I picked up the next line, giggling. “‘...and frolicked in the autumn mist...’”
“‘In a land called Honah Lee,’” Mom finished.
“I can’t believe you let me sing such druggie songs when I was just a little kid.”
“Oh, please. Druggie songs. I still maintain that it was a song about a magical dragon in a kingdom by the sea.” She continued humming a verse or two, and I tried to figure out if I actually remembered these trips, or if I only did because Mom was re-creating them for me.
“What about Dad?” I asked.
“What about him?” My question had startled her.
“Back then, was Dad happy, too?”
“Of course he was. We had this perfect little family, like we’d always wanted. You should have seen how proud he was of you, how much he loved having a daughter. I used to worry that you weren’t ever going to learn to walk, since he insisted on carrying you everywhere, hoisting you onto his shoulders or swinging you so that your feet didn’t even touch the ground.”
I didn’t remember him carrying me, but I remember sitting on his lap in front of the TV, the evening news on low. He always smelled vaguely of chalk dust and the chemicals used in the science labs. At some point I had become too old for sitting on his lap, and too old to want that, either. At some point I’d pulled away from his kisses and rolled my eyes when he said, “I love you.”
“But I wasn’t good enough.” I couldn’t stop myself from saying it.
“What are you talking about?”
It felt as if I had something stuck in my throat, or maybe my throat was closing all on its own, like the onset of anaphylactic shock, apropos of nothing. I’d learned about that years ago and dutifully recorded it in my Fear Journal. I forced the words out: “If I were enough, then we wouldn’t be here.”
“I don’t know what you’re talking about.”
I took a deep breath. “If I were enough, we wouldn’t be here right now. Dad wouldn’t be in Oberlin, living out some stupid-ass revenge plot. If I were enough, you two would have stayed together for my sake. If I were enough, the world wouldn’t have stopped the second Daniel died. If I were enough...” I couldn’t finish, I was crying so hard.
“No,” Mom said, crying, too. “No, no, no...”
She wanted to pull to the side of the road, but I wouldn’t let her. I’d been following the little red dot on my GPS that showed our car moving closer and closer to our destination. It was like watching a horror movie, and not any one horror movie in particular, but all horror movies, where you knew something bad was going to happen, but you just couldn’t look away.
And then the battery in my phone died.
We counted off the miles using Mom’s odometer, our dread mounting: eighteen miles. Sixteen.
Mom said, “He probably just wants to scare him.”
And I said, “Right!” because it was the only thing to say.
The man who bought a massive container of chicken noodle soup from Costco when I was sick, and then brought a bowl to my bedside—he wouldn’t kill another person. The man who had given me all those piggyback rides—he wasn’t a killer. The man who had been Mr. K, who had stayed after school almost every day to help his students understand their homework—he couldn’t hurt anyone.

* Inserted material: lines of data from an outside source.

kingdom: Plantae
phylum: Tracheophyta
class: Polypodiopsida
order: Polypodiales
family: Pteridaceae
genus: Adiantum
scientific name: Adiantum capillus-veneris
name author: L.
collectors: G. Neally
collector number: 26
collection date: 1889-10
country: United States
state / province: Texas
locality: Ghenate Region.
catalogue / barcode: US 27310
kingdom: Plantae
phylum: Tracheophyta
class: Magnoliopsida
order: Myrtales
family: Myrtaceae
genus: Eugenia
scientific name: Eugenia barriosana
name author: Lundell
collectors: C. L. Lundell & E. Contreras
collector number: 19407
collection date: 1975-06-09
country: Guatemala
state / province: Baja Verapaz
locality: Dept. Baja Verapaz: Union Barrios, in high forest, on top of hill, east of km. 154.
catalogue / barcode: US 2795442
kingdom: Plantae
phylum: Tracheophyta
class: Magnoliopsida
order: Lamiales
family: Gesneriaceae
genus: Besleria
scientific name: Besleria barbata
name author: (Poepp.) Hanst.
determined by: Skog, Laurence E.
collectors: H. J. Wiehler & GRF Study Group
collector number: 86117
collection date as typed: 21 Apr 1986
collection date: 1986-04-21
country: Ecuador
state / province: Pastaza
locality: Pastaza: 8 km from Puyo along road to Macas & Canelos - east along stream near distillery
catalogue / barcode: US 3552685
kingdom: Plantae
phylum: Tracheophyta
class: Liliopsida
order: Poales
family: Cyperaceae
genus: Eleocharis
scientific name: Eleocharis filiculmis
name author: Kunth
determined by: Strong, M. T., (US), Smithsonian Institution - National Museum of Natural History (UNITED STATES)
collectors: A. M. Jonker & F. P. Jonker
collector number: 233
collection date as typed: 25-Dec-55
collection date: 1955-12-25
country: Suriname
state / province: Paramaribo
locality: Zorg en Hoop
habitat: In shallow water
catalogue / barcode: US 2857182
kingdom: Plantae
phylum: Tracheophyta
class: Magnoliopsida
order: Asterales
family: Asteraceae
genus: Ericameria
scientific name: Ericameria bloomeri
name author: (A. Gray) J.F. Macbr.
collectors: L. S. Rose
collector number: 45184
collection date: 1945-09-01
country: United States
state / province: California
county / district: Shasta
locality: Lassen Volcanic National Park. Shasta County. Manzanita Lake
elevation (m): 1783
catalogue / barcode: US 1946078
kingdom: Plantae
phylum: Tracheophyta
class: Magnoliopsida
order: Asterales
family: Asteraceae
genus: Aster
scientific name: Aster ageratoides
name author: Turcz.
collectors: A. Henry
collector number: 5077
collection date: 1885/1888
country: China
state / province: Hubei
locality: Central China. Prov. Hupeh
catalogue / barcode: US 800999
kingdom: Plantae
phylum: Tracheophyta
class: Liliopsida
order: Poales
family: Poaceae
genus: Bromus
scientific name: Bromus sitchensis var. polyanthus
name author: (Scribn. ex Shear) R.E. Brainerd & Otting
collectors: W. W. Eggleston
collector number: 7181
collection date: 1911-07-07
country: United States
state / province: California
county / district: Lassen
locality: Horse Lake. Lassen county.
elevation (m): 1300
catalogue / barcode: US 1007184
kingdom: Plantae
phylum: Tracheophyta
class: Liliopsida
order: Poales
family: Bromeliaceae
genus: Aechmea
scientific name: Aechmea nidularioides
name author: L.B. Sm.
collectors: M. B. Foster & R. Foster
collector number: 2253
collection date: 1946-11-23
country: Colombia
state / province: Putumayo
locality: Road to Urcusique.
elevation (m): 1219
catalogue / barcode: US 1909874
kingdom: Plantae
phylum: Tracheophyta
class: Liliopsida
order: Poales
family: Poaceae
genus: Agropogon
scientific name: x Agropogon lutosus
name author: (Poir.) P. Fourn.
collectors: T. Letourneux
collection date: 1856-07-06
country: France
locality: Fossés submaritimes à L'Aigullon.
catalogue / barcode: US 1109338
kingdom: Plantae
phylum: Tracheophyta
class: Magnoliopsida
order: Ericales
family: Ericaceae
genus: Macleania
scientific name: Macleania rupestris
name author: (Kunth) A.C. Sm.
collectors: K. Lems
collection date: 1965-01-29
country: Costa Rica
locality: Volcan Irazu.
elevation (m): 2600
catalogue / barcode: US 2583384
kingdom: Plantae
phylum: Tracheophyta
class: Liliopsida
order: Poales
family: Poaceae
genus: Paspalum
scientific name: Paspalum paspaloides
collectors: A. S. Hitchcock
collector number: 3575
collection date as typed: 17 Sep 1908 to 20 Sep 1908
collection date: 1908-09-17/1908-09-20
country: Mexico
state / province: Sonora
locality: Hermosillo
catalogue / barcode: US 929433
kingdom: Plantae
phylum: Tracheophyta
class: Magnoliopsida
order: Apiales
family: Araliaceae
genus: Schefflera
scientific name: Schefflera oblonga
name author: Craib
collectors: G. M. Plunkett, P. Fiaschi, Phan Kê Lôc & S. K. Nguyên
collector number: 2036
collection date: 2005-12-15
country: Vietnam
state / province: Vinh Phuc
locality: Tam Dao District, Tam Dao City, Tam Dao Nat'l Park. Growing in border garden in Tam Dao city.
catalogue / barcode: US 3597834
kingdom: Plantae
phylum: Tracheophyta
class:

Fourteen miles, eleven. I needed to throw up. No, I needed to use the bathroom again. No, I needed to call Sam, to call anyone, to get some advice.
I looked out the window at the neat Midwest grids of land—a farmhouse here, a barn there, a truck traveling along a frontage road there. It was all so isolated. You could scream here, and no one in the world would hear it. You could fire a gun, and—
“Why are you slowing down?” I gasped. “Go faster!”
“This is our exit,” Mom said, pointing to a sign I’d missed. “Didn’t you say Highway 58?”
I was about to burst out of my skin, like a piece of overripe fruit.
And then we saw the sign: Oberlin Welcomes You.